Son olarak Hesap Günü telâkkisi -her insanın bir gün maddî veya manevî her davranışı için Allah önünde hesap verecek olması- insanları hayatın her alanında dikkatli olmaya iter.

Tekâsür suresinde şu ifadeler yer alır: "Sonra o gün (size verilen) nimetten sorulacaksınız. "(102:8). Buradaki "sorulacaksınız" sözü, her ferdin bu dünyada işlediği her fiilden sorumlu olacağı gerçeğine atıftır. En'âm süresindeki şu ayet de bu hususta dikkatimizi çeker: "Sizi yeryüzünün halifeleri yapan, size verdiği şey­lerde, sizi denemek için, kiminizi kiminizden derecelerle üstün kılan O'dur. Şüphesiz Rabbin, cezası çabuk olandır ve O, bağışlayan, merha­met edendir."(6:165).

Allahu Teâlâ'm hesap soracak olması, insanlığa hizmetin gerçek kurtuluş ve basan sayılmasını öğretecek ve insanları daha sorumlu kılacaktır. Böyle bir toplumda, fertlerin gayri meşru yol­lardan servet edinmesi ve kardeşlerini istismar etmesi düşünülemez.

Bu ahlâkî ve mantıki terbiye ile İslâm insanlığın önüne yüksek idealler koymuş olmakta, insan hayatının bir başka canlı gibi sadece maddî ihti­yaçlarının giderilmesi olmadığını göstermekte­dir.

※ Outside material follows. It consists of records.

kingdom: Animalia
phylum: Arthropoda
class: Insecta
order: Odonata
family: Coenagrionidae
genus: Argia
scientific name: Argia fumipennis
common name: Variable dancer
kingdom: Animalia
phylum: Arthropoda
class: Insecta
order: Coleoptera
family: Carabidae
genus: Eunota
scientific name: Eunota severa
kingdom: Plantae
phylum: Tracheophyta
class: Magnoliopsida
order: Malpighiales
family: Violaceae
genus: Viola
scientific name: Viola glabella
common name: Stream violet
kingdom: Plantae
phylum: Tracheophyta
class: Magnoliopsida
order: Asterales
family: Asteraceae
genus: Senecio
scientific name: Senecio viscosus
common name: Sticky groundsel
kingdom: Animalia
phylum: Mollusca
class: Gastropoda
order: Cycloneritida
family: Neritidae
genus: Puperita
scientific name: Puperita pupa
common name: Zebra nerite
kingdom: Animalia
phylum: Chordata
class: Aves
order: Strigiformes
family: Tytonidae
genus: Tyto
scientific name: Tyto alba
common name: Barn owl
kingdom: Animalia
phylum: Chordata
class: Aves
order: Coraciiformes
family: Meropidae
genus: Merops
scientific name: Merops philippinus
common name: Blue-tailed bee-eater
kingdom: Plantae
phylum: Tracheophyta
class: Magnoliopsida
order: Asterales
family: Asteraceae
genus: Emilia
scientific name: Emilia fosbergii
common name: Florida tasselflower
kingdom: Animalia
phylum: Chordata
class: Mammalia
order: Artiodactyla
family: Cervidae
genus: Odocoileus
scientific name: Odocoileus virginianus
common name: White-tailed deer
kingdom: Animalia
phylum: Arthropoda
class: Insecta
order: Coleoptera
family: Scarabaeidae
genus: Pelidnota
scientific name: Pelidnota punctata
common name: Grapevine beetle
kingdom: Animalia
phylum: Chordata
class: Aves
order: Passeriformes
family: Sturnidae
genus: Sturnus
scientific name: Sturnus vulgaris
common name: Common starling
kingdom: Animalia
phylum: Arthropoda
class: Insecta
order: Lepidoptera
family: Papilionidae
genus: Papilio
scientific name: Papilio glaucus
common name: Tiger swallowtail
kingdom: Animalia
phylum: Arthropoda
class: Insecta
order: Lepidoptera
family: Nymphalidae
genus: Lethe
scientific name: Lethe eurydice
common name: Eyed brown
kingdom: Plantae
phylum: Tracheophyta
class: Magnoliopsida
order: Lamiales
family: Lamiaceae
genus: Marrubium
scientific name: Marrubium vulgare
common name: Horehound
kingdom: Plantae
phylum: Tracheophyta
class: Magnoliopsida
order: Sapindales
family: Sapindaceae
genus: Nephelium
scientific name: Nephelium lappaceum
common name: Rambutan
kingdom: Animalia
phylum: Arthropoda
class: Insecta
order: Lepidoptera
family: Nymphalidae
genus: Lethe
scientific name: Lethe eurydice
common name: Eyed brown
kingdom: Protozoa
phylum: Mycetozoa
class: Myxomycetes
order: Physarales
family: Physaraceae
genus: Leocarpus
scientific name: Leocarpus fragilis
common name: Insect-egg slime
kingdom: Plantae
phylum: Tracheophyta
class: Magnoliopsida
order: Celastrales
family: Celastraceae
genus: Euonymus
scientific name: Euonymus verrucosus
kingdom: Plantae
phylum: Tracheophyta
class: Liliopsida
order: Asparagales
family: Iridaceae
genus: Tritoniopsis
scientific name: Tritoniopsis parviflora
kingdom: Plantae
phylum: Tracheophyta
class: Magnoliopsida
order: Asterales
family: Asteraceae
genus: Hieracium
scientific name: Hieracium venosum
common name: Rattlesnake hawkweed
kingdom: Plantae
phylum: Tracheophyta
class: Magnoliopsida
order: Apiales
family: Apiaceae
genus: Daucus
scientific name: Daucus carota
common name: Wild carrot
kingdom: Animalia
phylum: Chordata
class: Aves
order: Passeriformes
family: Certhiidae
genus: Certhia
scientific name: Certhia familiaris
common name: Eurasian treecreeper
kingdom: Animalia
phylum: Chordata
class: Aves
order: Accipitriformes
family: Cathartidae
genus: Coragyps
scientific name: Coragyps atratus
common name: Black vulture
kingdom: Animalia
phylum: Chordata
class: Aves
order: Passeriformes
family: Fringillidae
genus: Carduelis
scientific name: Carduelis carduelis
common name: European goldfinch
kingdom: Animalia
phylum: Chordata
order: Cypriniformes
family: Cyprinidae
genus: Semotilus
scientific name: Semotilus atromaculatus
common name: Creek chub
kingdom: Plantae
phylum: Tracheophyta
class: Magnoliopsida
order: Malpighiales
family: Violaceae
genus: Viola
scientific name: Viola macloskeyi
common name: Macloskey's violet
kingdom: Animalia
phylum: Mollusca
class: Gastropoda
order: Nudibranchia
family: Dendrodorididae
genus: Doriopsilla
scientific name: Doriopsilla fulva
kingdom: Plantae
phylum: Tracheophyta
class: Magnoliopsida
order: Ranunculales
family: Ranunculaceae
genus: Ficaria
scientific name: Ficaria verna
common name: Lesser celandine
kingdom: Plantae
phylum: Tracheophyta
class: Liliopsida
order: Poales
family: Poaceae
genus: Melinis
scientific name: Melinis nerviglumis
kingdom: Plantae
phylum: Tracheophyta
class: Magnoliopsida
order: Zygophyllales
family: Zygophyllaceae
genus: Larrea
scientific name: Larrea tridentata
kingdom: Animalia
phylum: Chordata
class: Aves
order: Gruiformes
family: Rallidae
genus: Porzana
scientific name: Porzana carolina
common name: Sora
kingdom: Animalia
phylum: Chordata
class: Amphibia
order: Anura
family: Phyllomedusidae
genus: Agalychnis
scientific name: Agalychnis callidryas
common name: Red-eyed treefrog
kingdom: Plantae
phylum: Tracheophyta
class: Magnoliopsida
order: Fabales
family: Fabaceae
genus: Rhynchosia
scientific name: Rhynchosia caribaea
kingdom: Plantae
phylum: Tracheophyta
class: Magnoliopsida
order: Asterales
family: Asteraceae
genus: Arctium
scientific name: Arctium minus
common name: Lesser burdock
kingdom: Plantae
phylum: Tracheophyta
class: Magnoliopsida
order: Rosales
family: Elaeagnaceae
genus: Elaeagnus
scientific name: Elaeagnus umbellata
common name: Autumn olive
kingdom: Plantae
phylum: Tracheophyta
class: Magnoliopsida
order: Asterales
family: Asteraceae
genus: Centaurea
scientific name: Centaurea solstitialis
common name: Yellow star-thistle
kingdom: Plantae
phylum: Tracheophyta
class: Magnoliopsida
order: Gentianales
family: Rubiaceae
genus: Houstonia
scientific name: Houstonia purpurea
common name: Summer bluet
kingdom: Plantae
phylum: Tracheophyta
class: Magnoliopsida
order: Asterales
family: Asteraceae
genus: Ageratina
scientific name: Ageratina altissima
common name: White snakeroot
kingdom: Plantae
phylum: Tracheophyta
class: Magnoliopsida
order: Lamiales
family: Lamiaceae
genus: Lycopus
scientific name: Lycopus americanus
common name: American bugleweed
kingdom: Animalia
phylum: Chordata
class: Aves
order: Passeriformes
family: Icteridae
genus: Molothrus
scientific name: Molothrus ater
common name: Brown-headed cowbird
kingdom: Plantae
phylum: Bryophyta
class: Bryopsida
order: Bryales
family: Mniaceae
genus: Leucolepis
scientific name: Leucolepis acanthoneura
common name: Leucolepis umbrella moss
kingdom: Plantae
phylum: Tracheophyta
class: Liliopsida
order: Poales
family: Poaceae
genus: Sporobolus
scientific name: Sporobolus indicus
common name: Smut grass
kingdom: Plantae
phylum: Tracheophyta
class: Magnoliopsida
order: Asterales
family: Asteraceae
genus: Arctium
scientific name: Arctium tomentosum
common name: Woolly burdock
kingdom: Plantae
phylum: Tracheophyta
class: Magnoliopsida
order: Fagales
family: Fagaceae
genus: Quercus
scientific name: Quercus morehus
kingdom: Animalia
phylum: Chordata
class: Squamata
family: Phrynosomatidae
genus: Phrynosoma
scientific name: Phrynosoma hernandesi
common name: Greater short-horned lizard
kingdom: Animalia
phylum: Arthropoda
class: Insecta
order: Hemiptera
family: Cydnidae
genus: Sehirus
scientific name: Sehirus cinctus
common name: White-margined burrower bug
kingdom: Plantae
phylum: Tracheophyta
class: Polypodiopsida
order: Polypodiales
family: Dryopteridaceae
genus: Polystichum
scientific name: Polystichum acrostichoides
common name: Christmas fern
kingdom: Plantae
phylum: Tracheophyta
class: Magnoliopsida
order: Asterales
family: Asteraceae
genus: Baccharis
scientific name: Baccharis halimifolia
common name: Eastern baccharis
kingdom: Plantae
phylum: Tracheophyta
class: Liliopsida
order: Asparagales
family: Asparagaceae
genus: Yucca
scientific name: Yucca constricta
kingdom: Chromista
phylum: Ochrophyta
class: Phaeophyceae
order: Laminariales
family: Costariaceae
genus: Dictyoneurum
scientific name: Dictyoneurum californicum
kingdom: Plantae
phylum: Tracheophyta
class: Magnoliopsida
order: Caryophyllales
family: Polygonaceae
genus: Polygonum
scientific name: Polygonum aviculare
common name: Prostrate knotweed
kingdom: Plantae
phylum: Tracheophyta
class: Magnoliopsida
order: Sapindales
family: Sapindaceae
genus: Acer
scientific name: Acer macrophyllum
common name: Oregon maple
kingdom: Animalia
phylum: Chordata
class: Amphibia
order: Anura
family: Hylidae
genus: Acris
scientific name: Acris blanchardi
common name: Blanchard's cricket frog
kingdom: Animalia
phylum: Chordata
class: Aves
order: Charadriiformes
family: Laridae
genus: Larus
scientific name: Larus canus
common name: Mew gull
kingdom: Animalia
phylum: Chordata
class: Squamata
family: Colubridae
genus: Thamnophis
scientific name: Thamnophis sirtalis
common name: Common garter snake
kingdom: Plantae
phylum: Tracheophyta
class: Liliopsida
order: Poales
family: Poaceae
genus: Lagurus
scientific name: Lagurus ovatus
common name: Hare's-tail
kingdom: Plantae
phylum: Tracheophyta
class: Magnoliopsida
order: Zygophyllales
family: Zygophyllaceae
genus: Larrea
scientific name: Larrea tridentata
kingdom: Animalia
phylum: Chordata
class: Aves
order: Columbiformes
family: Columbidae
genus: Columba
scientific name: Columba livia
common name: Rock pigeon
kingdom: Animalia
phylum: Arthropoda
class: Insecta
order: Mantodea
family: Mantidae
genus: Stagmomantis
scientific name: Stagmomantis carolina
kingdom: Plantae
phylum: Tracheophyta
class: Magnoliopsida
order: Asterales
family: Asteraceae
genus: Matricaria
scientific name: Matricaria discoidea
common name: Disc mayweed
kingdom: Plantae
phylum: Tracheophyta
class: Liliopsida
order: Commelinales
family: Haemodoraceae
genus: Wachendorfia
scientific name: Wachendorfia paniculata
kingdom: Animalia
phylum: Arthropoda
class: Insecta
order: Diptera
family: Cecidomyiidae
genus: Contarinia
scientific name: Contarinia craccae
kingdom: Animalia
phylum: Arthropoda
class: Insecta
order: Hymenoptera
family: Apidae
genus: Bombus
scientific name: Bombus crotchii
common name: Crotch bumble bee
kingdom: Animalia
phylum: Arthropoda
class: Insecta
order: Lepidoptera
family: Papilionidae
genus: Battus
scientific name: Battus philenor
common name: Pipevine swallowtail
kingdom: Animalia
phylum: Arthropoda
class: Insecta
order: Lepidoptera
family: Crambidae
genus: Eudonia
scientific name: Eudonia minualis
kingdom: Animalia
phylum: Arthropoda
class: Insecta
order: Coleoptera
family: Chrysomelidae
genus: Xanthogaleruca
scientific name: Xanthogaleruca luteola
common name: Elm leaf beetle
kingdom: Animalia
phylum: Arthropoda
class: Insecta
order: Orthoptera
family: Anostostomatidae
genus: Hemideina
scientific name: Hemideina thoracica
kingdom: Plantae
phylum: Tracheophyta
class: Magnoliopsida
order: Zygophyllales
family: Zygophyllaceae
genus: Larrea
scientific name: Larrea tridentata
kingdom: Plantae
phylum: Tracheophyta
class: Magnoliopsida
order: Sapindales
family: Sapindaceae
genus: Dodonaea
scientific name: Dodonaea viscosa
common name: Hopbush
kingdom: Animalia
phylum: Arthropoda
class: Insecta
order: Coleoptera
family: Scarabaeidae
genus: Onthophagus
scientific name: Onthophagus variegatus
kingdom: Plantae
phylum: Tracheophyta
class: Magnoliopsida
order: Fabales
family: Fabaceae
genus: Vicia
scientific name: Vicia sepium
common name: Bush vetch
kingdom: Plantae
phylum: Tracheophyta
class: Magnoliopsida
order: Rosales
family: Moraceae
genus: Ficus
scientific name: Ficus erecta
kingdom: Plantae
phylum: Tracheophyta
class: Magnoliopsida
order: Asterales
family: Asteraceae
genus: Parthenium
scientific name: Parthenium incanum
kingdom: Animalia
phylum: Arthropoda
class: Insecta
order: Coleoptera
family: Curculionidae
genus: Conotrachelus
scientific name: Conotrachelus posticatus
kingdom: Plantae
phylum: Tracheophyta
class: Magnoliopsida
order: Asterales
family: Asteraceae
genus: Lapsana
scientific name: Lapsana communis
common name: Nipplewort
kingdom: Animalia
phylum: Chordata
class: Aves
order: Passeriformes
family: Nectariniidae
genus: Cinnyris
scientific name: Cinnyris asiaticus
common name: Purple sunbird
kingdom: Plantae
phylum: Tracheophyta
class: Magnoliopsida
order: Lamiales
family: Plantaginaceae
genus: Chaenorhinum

Yine İslâm, yemek ve diğer maddî vasıta­ların sadece hayatı idame ettirmek için ol­duğunu, hayatın gerçek gayesinin insanlığın kurtuluşu için çalışmak olduğunu belirtmekte­dir. Bu hususa Kur'an'da Ali İmrân suresinde bir atıf yapılmaktadır: "Siz, insanlar İçin çıkarılmış en hayırlı bir ümmet oldunuz. İyiliği emreder, kötülükten men'edersiniz ve Allah a inanırsı­nız.." (3:110).

Bu ayetten, insanlardan sosyal hayatta ahenk ve adaleti sağlayarak İnsan hayatını daha huzurlu hâle getirmeleri istenmektedir; çünkü insanlığa en iyi hizmet budur.